» EXERCISE TASK: Transcribe every text line in the data below word for word, leaving the pictures out of your answer.

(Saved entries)
------------------------------------------------------------

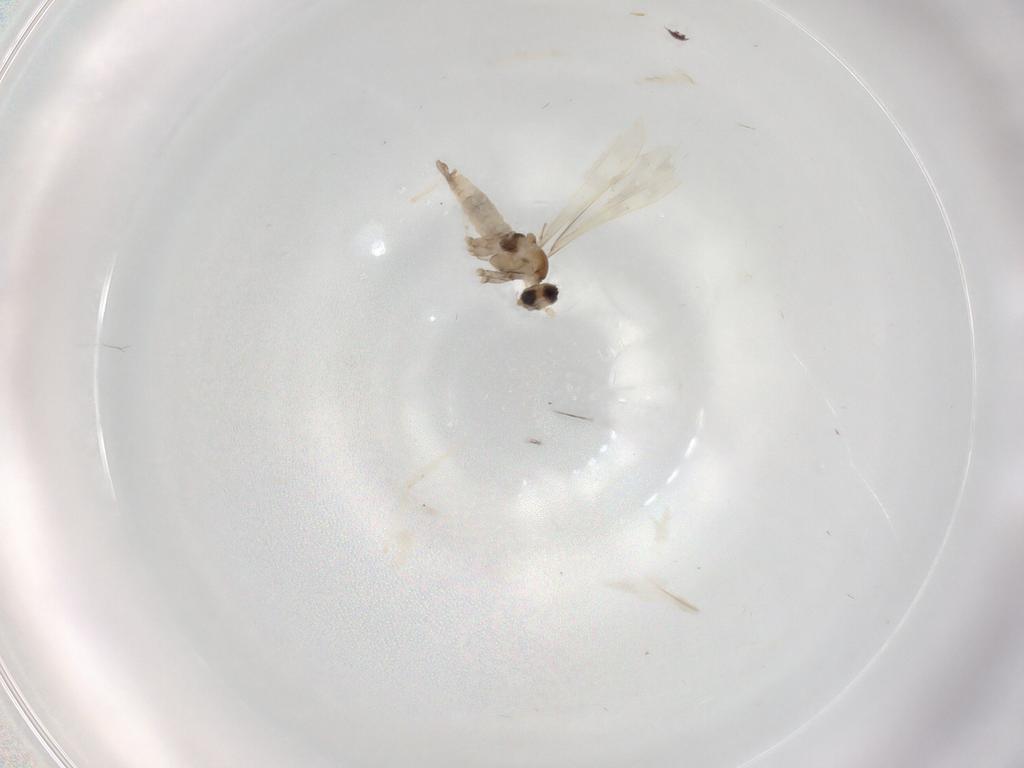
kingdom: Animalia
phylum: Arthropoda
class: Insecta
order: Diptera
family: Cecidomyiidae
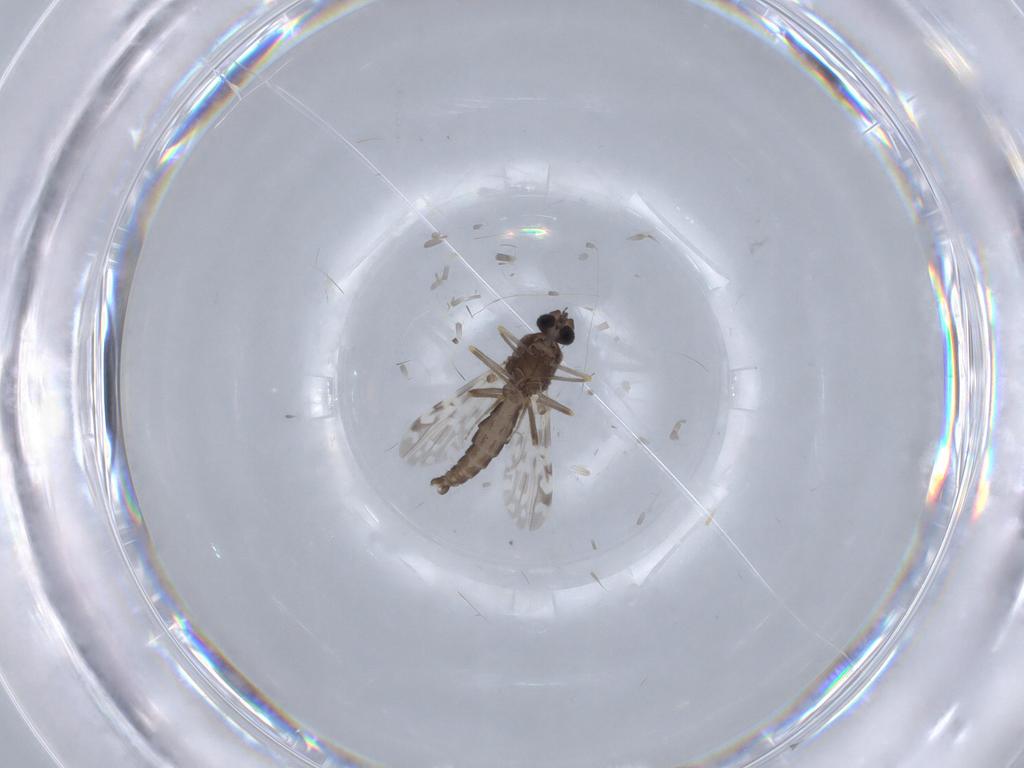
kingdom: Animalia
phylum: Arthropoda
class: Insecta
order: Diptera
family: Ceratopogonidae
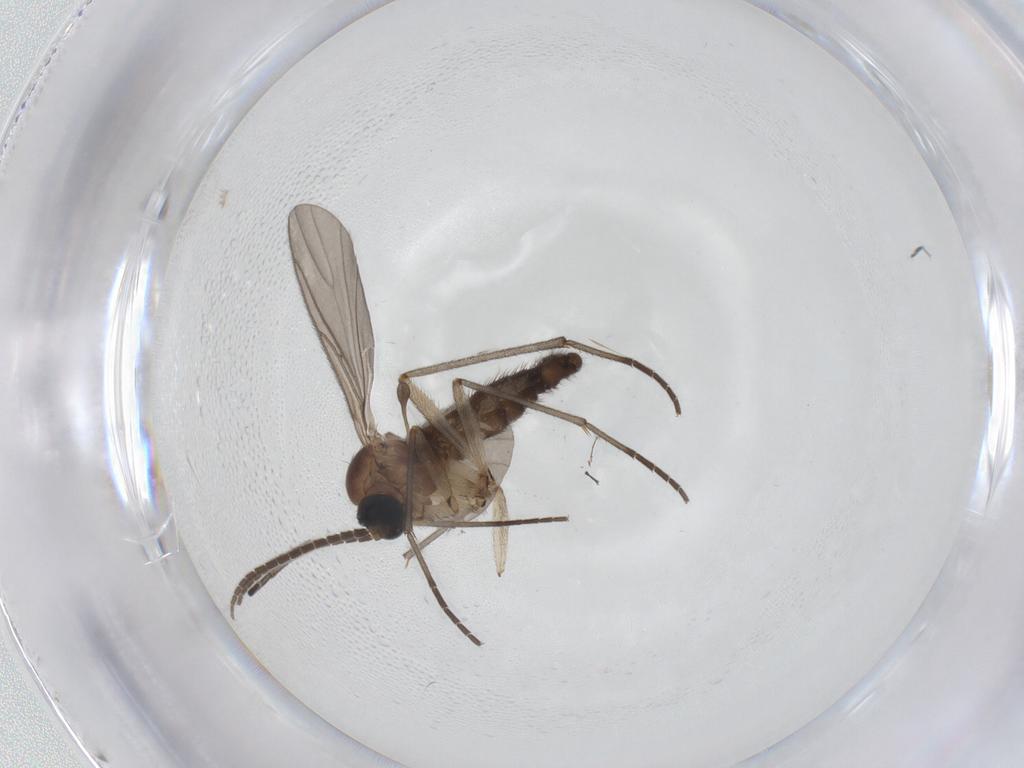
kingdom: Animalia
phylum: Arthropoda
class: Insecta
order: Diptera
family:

------------------------------------------------------------

» WRITTEN RESPONSE:
kingdom: Animalia
phylum: Arthropoda
class: Insecta
order: Diptera
family: Cecidomyiidae
kingdom: Animalia
phylum: Arthropoda
class: Insecta
order: Diptera
family: Ceratopogonidae
kingdom: Animalia
phylum: Arthropoda
class: Insecta
order: Diptera
family:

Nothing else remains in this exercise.